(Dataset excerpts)
----
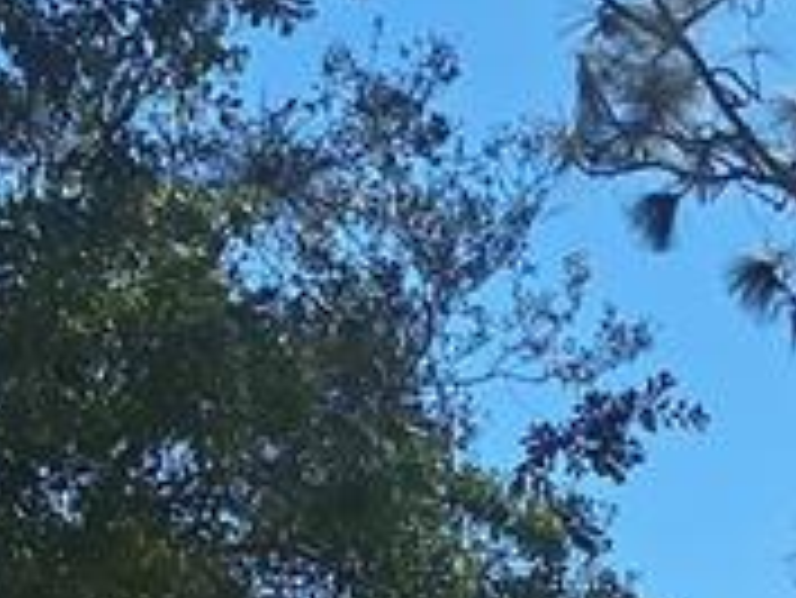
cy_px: 1565
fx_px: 3198
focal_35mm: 139
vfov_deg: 9.3
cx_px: 729
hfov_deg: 14.0
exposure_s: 1/3676
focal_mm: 5.23
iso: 50
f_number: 1.8
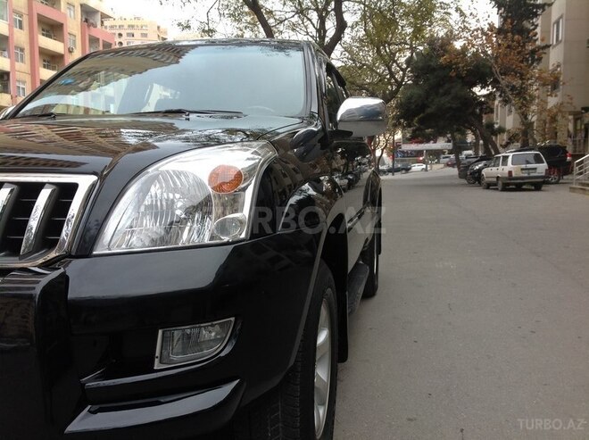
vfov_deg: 40.6
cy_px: 220
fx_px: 595
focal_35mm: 35
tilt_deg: -6.1
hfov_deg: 52.7
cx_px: 294
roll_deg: -0.4
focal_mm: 4.28
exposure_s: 1/30
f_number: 2.4
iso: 50
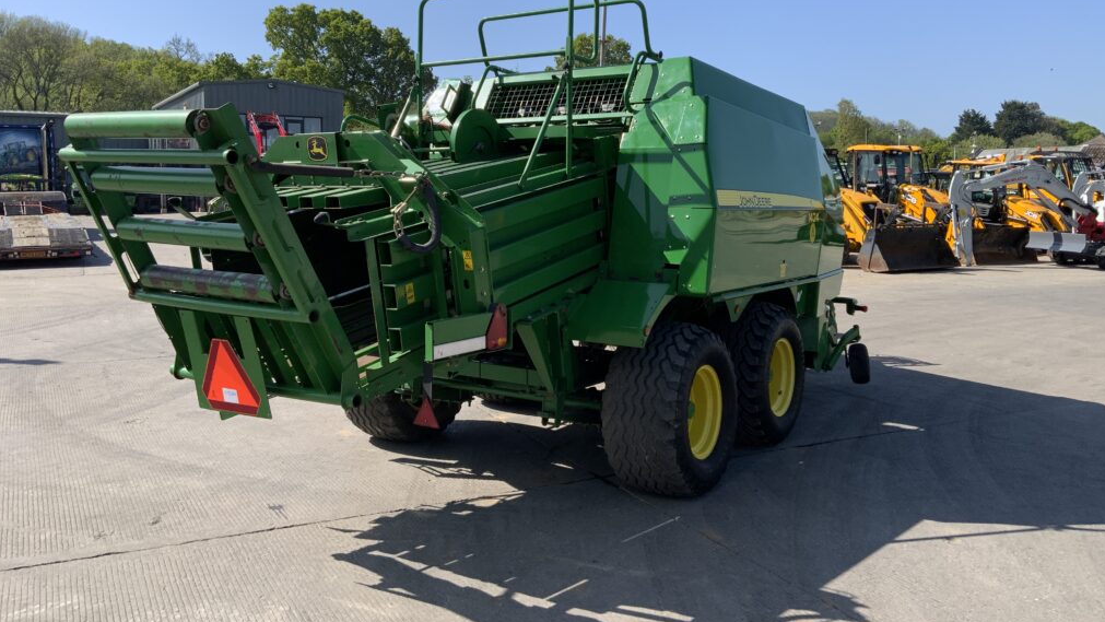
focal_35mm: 32
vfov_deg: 36.4
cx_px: 551
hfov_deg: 61.0
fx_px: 938
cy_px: 224
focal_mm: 3
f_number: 1.8
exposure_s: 1/1534
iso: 16
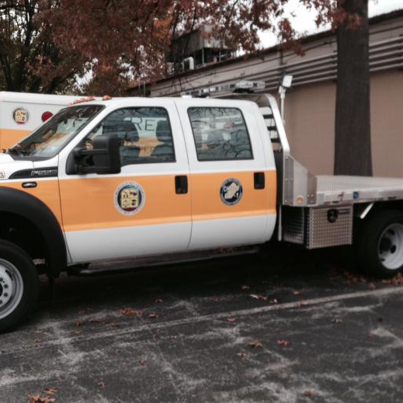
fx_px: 593
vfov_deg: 37.5
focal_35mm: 45
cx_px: 165
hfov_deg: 37.4
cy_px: 227
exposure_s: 1/207
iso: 50
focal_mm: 4.12
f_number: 2.4
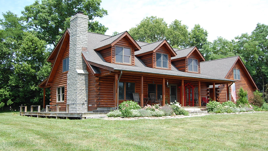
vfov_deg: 31.2
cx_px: 134
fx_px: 270
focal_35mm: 38
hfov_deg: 52.8
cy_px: 80
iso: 200
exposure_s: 1/250
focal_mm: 24
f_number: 8
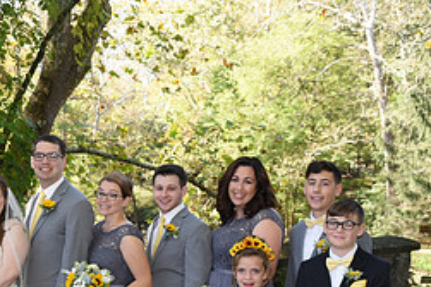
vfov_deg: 16.5
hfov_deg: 23.7
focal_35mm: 81
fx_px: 969
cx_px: -27
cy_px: 279
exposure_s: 1/200
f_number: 5.6
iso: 640
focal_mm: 35
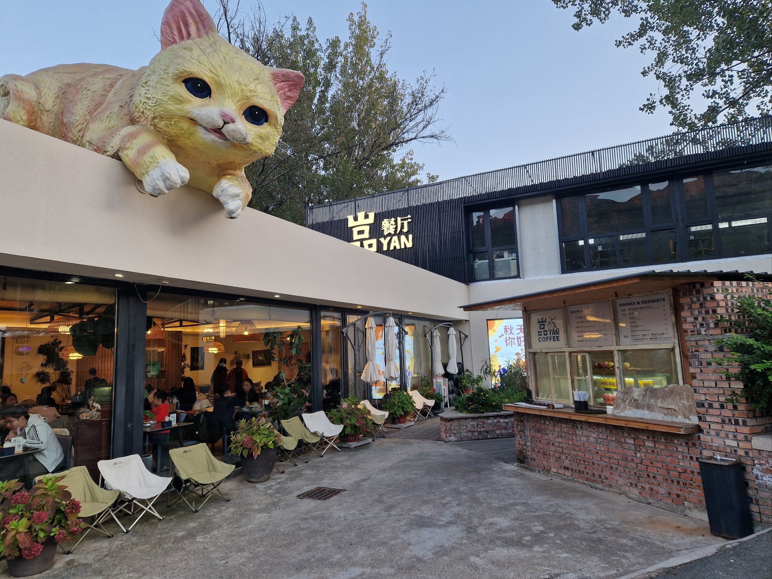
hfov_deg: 73.9
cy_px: 290
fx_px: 513
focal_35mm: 23
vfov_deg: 58.9
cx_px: 386
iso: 80
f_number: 1.8
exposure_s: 1/182
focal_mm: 5.4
----
Directive: At the line containing "focal_mm: 4.28", begin reproducing the entries word for word, and continue through their last line. Leave out the pictures.

Completed exercise:
focal_mm: 4.28
exposure_s: 1/30
f_number: 2.4
iso: 50
focal_35mm: 32
vfov_deg: 36.4
cx_px: 551
hfov_deg: 61.0
fx_px: 938
cy_px: 224
focal_mm: 3
f_number: 1.8
exposure_s: 1/1534
iso: 16
fx_px: 593
vfov_deg: 37.5
focal_35mm: 45
cx_px: 165
hfov_deg: 37.4
cy_px: 227
exposure_s: 1/207
iso: 50
focal_mm: 4.12
f_number: 2.4
vfov_deg: 31.2
cx_px: 134
fx_px: 270
focal_35mm: 38
hfov_deg: 52.8
cy_px: 80
iso: 200
exposure_s: 1/250
focal_mm: 24
f_number: 8
vfov_deg: 16.5
hfov_deg: 23.7
focal_35mm: 81
fx_px: 969
cx_px: -27
cy_px: 279
exposure_s: 1/200
f_number: 5.6
iso: 640
focal_mm: 35
hfov_deg: 73.9
cy_px: 290
fx_px: 513
focal_35mm: 23
vfov_deg: 58.9
cx_px: 386
iso: 80
f_number: 1.8
exposure_s: 1/182
focal_mm: 5.4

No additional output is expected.